DESCRIPTION (provided by applicant): Obesity is the strongest acquired risk factor for type 2 diabetes (T2DM), however the precise mechanisms linking these conditions are not known. The central hypothesis of this pilot project is that a failure to differentiate new subcutaneous adipocytes in response to over nutrition leads to the development of hypertrophic adipocytes that manifest alterations in the expression and secretion of adipokines. These changes, including increases in pro-inflammatory cytokines and decreases in adiponectin, provide feedback through both paracrine and endocrine axes to limit further fat accretion, at the expense of worsening metabolic dysfunction. Four specific aims will be tested in obese insulin resistant subjects (OIR, N = 15) and obese insulin sensitive subjects (OIS, N = 15) to determine: 1) whether preadipocyte proliferation or differentiation is impaired in vivo in OIR vs. OIS, 2) whether preadipocyte proliferation or differentiation is impaired in vitro in OIR vs. OIS, 3) whether impairments in preadipocyte proliferation are associated with hypertrophic adipocytes and a pro-inflammatory phenotype and 4) the role of the endocannabinoid system in regulating preadipocyte proliferation and differentiation. Subjects will undergo measurement of body composition (DEXA), oral glucose tolerance, insulin sensitivity (glucose clamp) and percutaneous needle biopsies of subcutaneous fat. Adipogenesis will be measured in vivo by determining turnover rates of adipocytes and stromal-vascular cells using 2H2O to label DNA. Proliferation and differentiation of preadipocytes in vitro will be measured in primary cultures derived from each subject. Adipocyte size, expression of pro-inflammatory cytokines and the expression of genes involved in the endocannabinoid pathway will be compared in OIR and OIS subjects and related to measures of proliferation and differentiation. Understanding the mechanisms whereby obesity leads to T2DM may improve risk stratification and may suggest novel approaches to prevent and treat T2DM and its complications. Project Narrative: Obesity is a potent risk factor for developing type 2 diabetes. This study tests whether differences in the growth rates of fat cells are related to the risk for diabetes in obese individuals. Results from this study could suggest new prevention / treatment strategies.
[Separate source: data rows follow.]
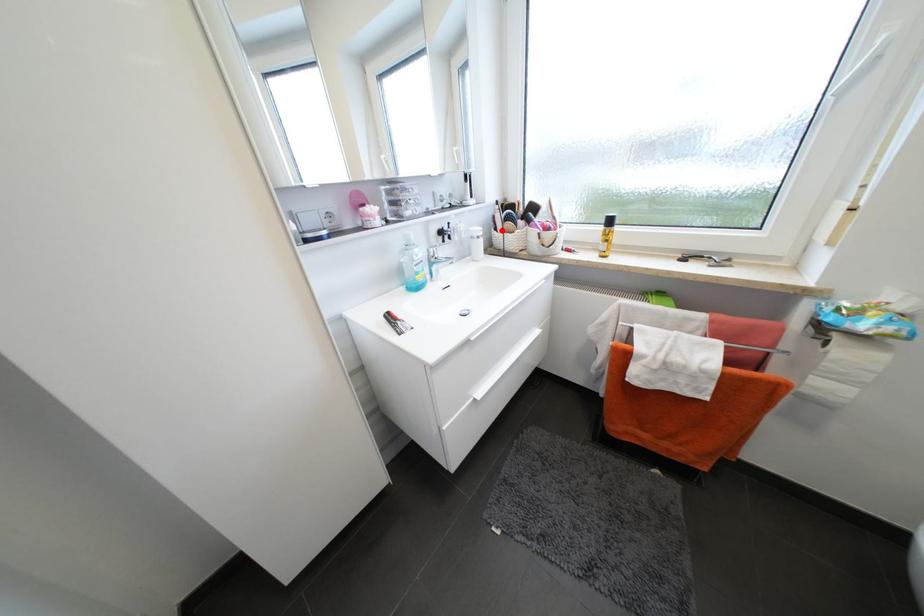
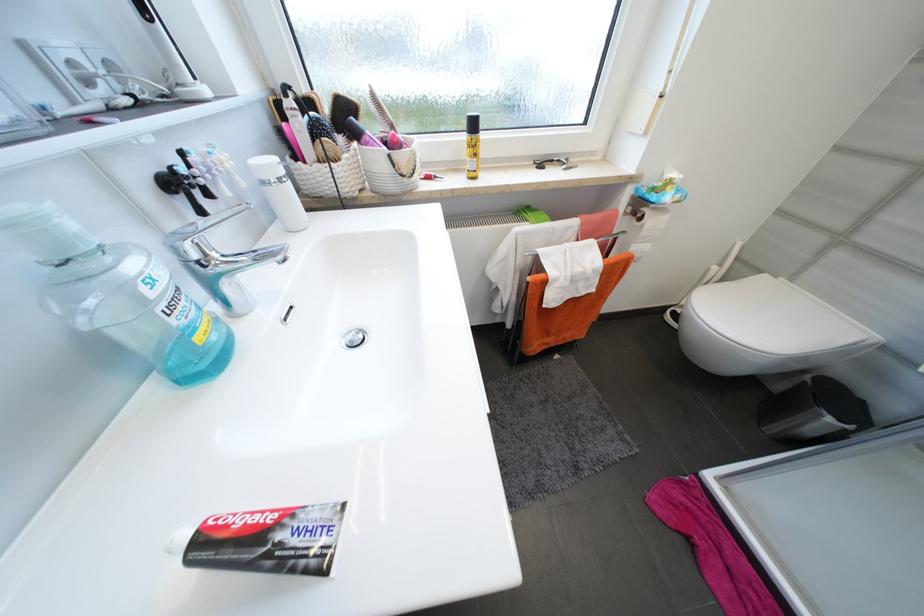
Find the pixel in the second image that matches the highlighted location in the first image.

(304, 158)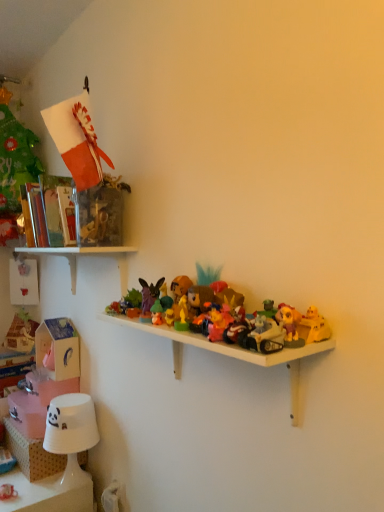
Question: Which is correct: white paper lampshade at lower left is inside matte plastic toy at center, placed as the eighth toy when sorted from bottom to top, or outside of it?

Choices:
 (A) inside
 (B) outside

Answer: (B)

Question: Does point (51, 399) appear closer or farther from the camera than point (201, 311)?

Choices:
 (A) farther
 (B) closer

Answer: (A)

Question: Estimate the real-world distances between objects in this image. Which object is farther from the white plastic shelf at center, which is counted as the 2th shelf, starting from the bottom?

Choices:
 (A) white paper lampshade at lower left
 (B) shiny plastic motorcycle at center, marked as the 3th toy in a bottom-to-top arrangement
 (C) white glossy lampshade at lower left, the 3th shelf in the top-to-bottom sequence
 (D) shiny plastic figure at center, arranged as the 7th toy when ordered from the bottom
 (E) white plastic shelf at upper left, which appears as the 1th shelf when viewed from the top

Answer: (C)

Question: Estimate the real-world distances between objects in this image. Which object is closer to the white glossy lampshade at lower left, the 3th shelf in the top-to-bottom sequence?

Choices:
 (A) white paper lampshade at lower left
 (B) smooth white lampshade at lower left, acting as the eighth toy starting from the right
 (C) matte plastic toy at center, acting as the 1th toy starting from the top
 (D) shiny plastic figure at center, arranged as the 7th toy when ordered from the bottom
 (E) white plastic shelf at upper left, marked as the 3th shelf in a bottom-to-top arrangement

Answer: (A)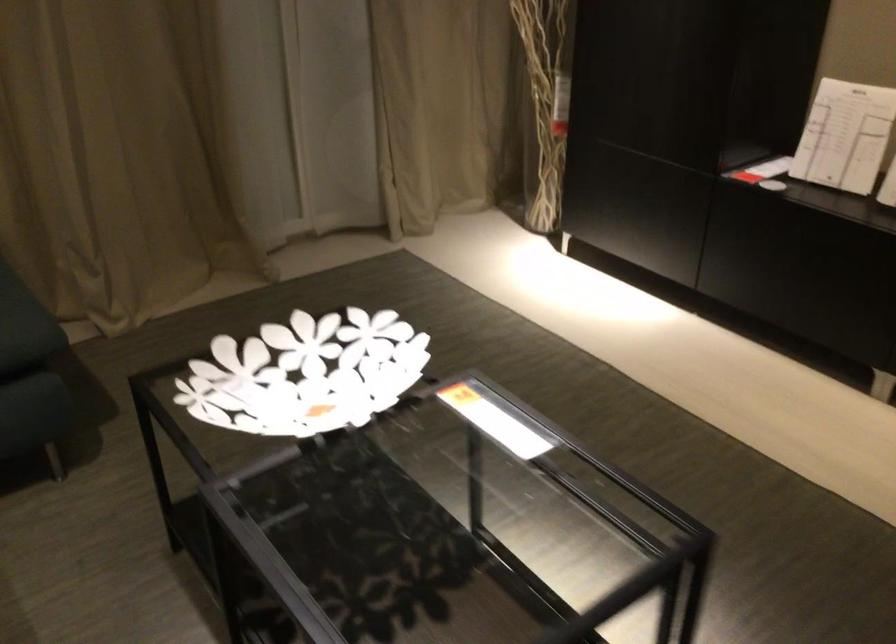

描述（由申请人提供）：肥胖是2型糖尿病（T2DM）最强的获得的风险因素，但是连接这些疾病的确切机制尚不清楚。该试验项目的中心假设是，由于过度营养而无法区分新的皮下脂肪细胞，这会导致肥厚的脂肪细胞的发展，从而表现出脂肪因子表达和分泌的改变。这些变化，包括促炎性细胞因子的增加和脂联素的降低，通过旁分泌和内分泌轴提供反馈，以限制进一步的脂肪吸收，牺牲代谢功能障碍的恶化。将在肥胖的胰岛素耐药受试者（OIR，n = 15）和肥胖的胰岛素敏感受试者（OIS，n = 15）中测试四个具体目标，以确定：1）在OIR vs. OIS中，在体内是否受到质量增殖或分化的影响。前脂肪细胞增殖与肥厚的脂肪细胞和促炎的表型有关，以及4）内源性大麻素系统在调节前脂肪细胞增殖和分化方面的作用。受试者将经过人体组成（DEXA），口服葡萄糖耐受性，胰岛素敏感性（葡萄糖夹）和皮下脂肪的经皮针射击。通过使用2H2O标记DNA的脂肪细胞和基质 - 血管细胞的周转率，将在体内测量脂肪形成。体外前细胞的增殖和分化将在每个受试者得出的原发性培养物中进行测量。将在OIR和OIS受试者中比较脂肪细胞大小，促炎细胞因子的表达以及与内源性大麻素途径有关的基因的表达，并且与增殖和分化的测量有关。了解肥胖导致T2DM的机制可能改善风险分层，并可能提出预防和治疗T2DM及其并发症的新方法。 项目叙述：肥胖是患有2型糖尿病的有效风险因素。这项研究测试了脂肪细胞生长速率的差异是否与肥胖个体的糖尿病风险有关。这项研究的结果可以表明新的预防 /治疗策略。